Malique Barksdale, a senior at Capitol Technology University (Md.), majoring in management of cyber, has been researching FitBit analysis and the personally identifiable information, or PII. They are using 18 identifiers to see “if encryption did the job” regarding HIPAA compliance. He is from Laurel, Maryland, and hopes to work in the network engineering field.

Kjerstad and his research partner are working on security testing. They have set up a network to capture specific network traffic of certain IoT devices and will investigate ways to tap into the encryption of the devices and then create an IDS (Intrusion Detection System) prototype.

Destiny Muldrow, of Myrtle Beach, S.C., is working on digital forensics with Echo speakers, learning that information which could be used by law enforcement to help in criminal investigations.

“It’s pretty interesting” to be able to monitor patterns after a crime and “see if stories add up,” said the senior at Coastal Carolina University in Columbia S.C., where she is majoring in information technology.

“I believe block chain will be the future,” said Priesel, a self-proclaimed block chain enthusiast. “I think all block chain answers 80% of problems we have.” He wants to be the first one to figure out how to create a block chain for IoT devices to protect user privacy. “That’s my 10-year plan.”

IoT ADVICE FOR CONSUMERS

It is different looking at IoT devices as a researcher instead of a consumer, said Aaron Baker, from Sheridan, Wyoming.
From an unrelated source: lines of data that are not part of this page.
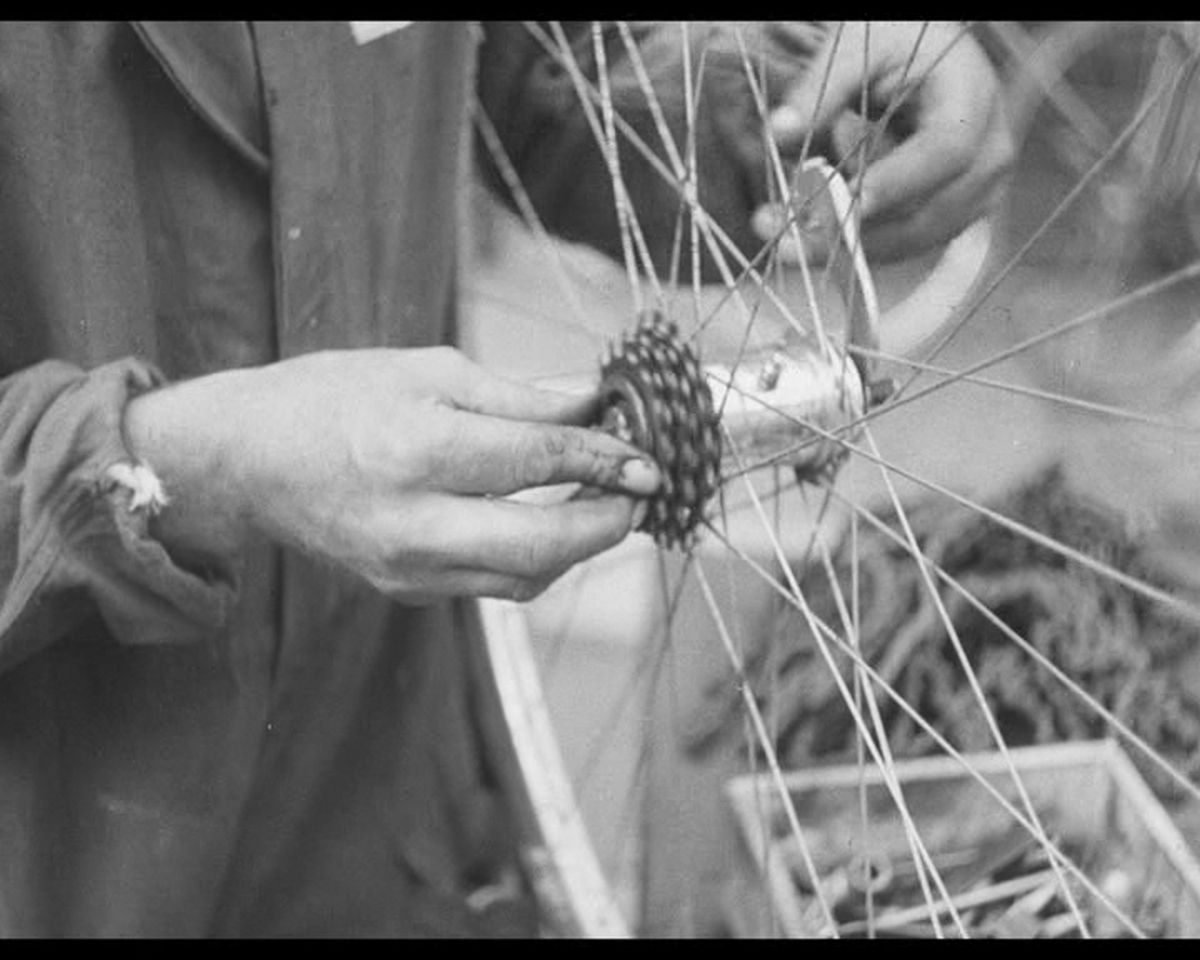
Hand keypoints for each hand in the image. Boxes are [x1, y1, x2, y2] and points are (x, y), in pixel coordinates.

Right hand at [124, 347, 661, 603]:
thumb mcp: (427, 370)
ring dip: (577, 548)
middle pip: (543, 546)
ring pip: (525, 579)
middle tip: (637, 496)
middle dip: (606, 524)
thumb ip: (517, 398)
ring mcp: (407, 568)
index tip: (647, 460)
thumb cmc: (331, 397)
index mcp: (417, 448)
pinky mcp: (405, 591)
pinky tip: (545, 524)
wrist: (246, 461)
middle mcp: (413, 522)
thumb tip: (593, 406)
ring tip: (599, 506)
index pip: (538, 462)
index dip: (605, 460)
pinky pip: (491, 586)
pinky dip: (533, 560)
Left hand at [755, 21, 1012, 261]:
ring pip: (911, 239)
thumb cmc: (896, 45)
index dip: (898, 181)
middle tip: (781, 234)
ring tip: (781, 237)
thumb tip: (778, 130)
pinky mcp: (953, 217)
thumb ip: (819, 90)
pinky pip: (903, 244)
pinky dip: (854, 247)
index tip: (849, 201)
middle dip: (852, 229)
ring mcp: (976, 193)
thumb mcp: (858, 48)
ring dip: (844, 247)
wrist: (928, 59)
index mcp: (972, 99)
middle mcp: (987, 153)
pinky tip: (807, 239)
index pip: (945, 150)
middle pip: (927, 210)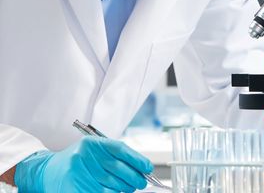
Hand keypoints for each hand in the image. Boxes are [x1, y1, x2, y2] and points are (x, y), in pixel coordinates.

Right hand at [15, 136, 151, 192]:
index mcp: (92, 143)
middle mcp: (84, 155)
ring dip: (123, 188)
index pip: (120, 149)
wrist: (48, 171)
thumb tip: (140, 168)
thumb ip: (115, 157)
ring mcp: (77, 171)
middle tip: (140, 182)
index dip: (137, 159)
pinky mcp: (72, 186)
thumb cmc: (77, 161)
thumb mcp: (95, 152)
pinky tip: (113, 192)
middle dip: (133, 178)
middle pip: (118, 169)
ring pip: (110, 184)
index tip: (148, 168)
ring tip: (127, 188)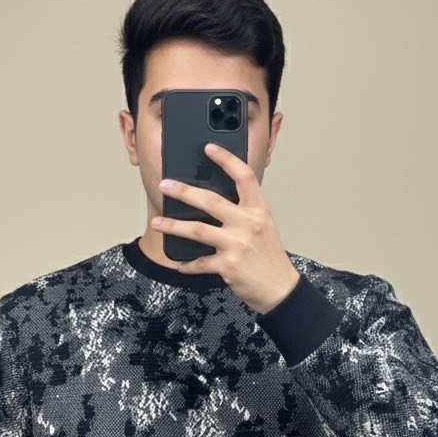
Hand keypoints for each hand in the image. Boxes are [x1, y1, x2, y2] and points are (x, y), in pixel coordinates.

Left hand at [150, 142, 300, 314]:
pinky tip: (180, 263)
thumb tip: (212, 201)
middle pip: (210, 200)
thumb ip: (244, 211)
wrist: (280, 288)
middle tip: (165, 185)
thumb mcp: (264, 226)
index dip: (226, 159)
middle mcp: (248, 224)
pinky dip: (188, 264)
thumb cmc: (269, 257)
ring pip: (198, 229)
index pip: (243, 176)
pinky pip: (200, 262)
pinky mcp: (228, 266)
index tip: (209, 148)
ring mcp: (237, 244)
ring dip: (174, 226)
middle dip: (183, 191)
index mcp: (259, 210)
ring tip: (157, 222)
The Sheridan Community College sophomore is planning to attend DSU for a bachelor’s degree after completing his computer science associate degree in Wyoming.

Personally, Muldrow has an IoT device in her room, and admits that the amount of information gathered is “a little scary,” but because of the convenience “I’m not likely to get rid of it.”

Jurkoic, a native of San Diego, advises users to “do some research before you buy [because] there is a lot you can do to protect yourself,” such as changing passwords.

Priesel agreed. “I think everybody should have a basic understanding of cyber security.”